▸ Instructions to follow: Please list every line of text in the records below as a numbered list, leaving out any blank lines.

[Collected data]
"""

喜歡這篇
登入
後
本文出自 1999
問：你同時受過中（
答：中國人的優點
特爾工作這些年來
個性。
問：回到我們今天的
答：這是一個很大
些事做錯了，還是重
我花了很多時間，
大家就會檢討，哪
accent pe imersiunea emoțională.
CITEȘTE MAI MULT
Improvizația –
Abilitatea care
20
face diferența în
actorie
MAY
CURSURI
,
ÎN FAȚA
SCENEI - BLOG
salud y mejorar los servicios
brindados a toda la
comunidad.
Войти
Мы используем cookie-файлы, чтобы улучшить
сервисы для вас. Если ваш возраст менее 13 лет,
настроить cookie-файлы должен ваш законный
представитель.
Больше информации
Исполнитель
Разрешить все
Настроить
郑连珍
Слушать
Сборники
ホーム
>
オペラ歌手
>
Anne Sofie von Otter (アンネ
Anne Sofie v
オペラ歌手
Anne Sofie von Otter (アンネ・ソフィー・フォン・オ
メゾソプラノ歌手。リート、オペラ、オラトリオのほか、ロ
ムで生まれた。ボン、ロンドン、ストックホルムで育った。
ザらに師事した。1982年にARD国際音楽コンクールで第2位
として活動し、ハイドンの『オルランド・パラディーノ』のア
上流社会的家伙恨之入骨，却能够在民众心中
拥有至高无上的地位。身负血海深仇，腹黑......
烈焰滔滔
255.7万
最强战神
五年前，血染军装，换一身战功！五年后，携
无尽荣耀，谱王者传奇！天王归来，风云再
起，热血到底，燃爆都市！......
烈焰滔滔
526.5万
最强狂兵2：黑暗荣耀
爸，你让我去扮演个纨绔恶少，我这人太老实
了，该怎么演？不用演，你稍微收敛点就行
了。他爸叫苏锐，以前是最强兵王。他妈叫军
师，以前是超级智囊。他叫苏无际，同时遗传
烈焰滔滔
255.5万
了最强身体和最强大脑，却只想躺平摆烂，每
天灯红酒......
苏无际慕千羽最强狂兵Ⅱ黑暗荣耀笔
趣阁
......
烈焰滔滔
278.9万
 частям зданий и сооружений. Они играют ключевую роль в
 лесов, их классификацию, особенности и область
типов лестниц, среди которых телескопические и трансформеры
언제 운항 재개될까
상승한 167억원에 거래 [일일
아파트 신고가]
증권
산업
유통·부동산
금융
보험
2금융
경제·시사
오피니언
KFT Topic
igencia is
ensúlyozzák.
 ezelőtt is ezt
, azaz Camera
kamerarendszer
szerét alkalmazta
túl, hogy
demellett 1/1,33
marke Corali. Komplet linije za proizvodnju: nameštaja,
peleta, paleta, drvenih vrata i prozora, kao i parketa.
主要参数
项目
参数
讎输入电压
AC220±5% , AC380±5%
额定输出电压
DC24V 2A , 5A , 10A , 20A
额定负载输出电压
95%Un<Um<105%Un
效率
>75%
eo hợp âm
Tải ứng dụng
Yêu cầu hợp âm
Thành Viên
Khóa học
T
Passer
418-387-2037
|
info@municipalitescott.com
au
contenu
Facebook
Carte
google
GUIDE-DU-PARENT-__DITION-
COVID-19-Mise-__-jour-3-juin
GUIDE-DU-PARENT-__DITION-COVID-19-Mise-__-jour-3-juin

"""

▸ Response to the exercise:
1. 喜歡這篇
2. 登入
3. 後
4. 本文出自 1999
5. 問：你同時受過中（
6. 答：中國人的優點
7. 特爾工作這些年來
8. 個性。
9. 問：回到我們今天的
10. 答：這是一個很大
11. 些事做錯了，還是重
12. 我花了很多時間，
13. 大家就會檢討，哪
14. accent pe imersiunea emoțională.
15. CITEȘTE MAI MULT
16. Improvizația –
17. Abilitatea care
18. 20
19. face diferența în
20. actorie
21. MAY
22. CURSURI
23. ,
24. ÎN FAȚA
25. SCENEI - BLOG
26. salud y mejorar los servicios
27. brindados a toda la
28. comunidad.
29. Войти
30. Мы используем cookie-файлы, чтобы улучшить
31. сервисы для вас. Если ваш возраст менее 13 лет,
32. настроить cookie-файлы должен ваш законный
33. представитель.
34. Больше информации
35. Исполнитель
36. Разрешить все
37. Настроить
38. 郑连珍
39. Слушать
40. Сборники
41. ホーム
42. >
43. オペラ歌手
44. >
45. Anne Sofie von Otter (アンネ
46. Anne Sofie v
47. オペラ歌手
48. Anne Sofie von Otter (アンネ・ソフィー・フォン・オ
49. メゾソプラノ歌手。リート、オペラ、オラトリオのほか、ロ
50. ムで生まれた。ボン、ロンドン、ストックホルムで育った。
51. ザらに師事した。1982年にARD国際音楽コンクールで第2位
52. として活動し、ハイドンの『オルランド・パラディーノ』のア
53. 上流社会的家伙恨之入骨，却能够在民众心中
54. 拥有至高无上的地位。身负血海深仇，腹黑......
55. 烈焰滔滔
56. 255.7万
57. 最强战神
58. 五年前，血染军装，换一身战功！五年后，携
59. 无尽荣耀，谱王者传奇！天王归来，风云再
60. 起，热血到底，燃爆都市！......
61. 烈焰滔滔
62. 526.5万
63. 最强狂兵2：黑暗荣耀
64. 爸，你让我去扮演个纨绔恶少，我这人太老实
65. 了，该怎么演？不用演，你稍微收敛点就行
66. 了。他爸叫苏锐，以前是最强兵王。他妈叫军
67. 师，以前是超级智囊。他叫苏无际，同时遗传
68. 烈焰滔滔
69. 255.5万
70. 了最强身体和最强大脑，却只想躺平摆烂，每
71. 天灯红酒......
72. 苏无际慕千羽最强狂兵Ⅱ黑暗荣耀笔
73. 趣阁
74. ......
75. 烈焰滔滔
76. 278.9万
77.  частям зданий и сооружений. Они играют ключевую роль в
78.  лесов, их классификацию, особенности и область
79. типов лестниц, среди которых телескопические и трансформеры
80. 언제 운항 재개될까
81. 상승한 167억원에 거래 [일일
82. 아파트 신고가]
83. 증권
84. 산업
85. 유통·부동산
86. 금융
87. 보험
88. 2금융
89. 경제·시사
90. 오피니언
91. KFT Topic
92. igencia is
93. ensúlyozzák.
94.  ezelőtt is ezt
95. , azaz Camera
96. kamerarendszer
97. szerét alkalmazta
98. túl, hogy
99. demellett 1/1,33
100. marke Corali. Komplet linije za proizvodnju: nameštaja,
101. peleta, paleta, drvenih vrata i prozora, kao i parketa.
102. 主要参数
103. 项目
104. 参数
105. 讎输入电压
106. AC220±5% , AC380±5%
107. 额定输出电压
108. DC24V 2A , 5A , 10A , 20A
109. 额定负载输出电压
110. 95%Un<Um<105%Un
111. 效率
112. >75%
113. eo hợp âm
114. Tải ứng dụng
115. Yêu cầu hợp âm
116. Thành Viên
117. Khóa học
118. T
119. Passer
120. 418-387-2037
121. |
122. info@municipalitescott.com
123. au
124. contenu
125. Facebook
126. Carte
127. google
128. GUIDE-DU-PARENT-__DITION-
129. COVID-19-Mise-__-jour-3-juin
130. GUIDE-DU-PARENT-__DITION-COVID-19-Mise-__-jour-3-juin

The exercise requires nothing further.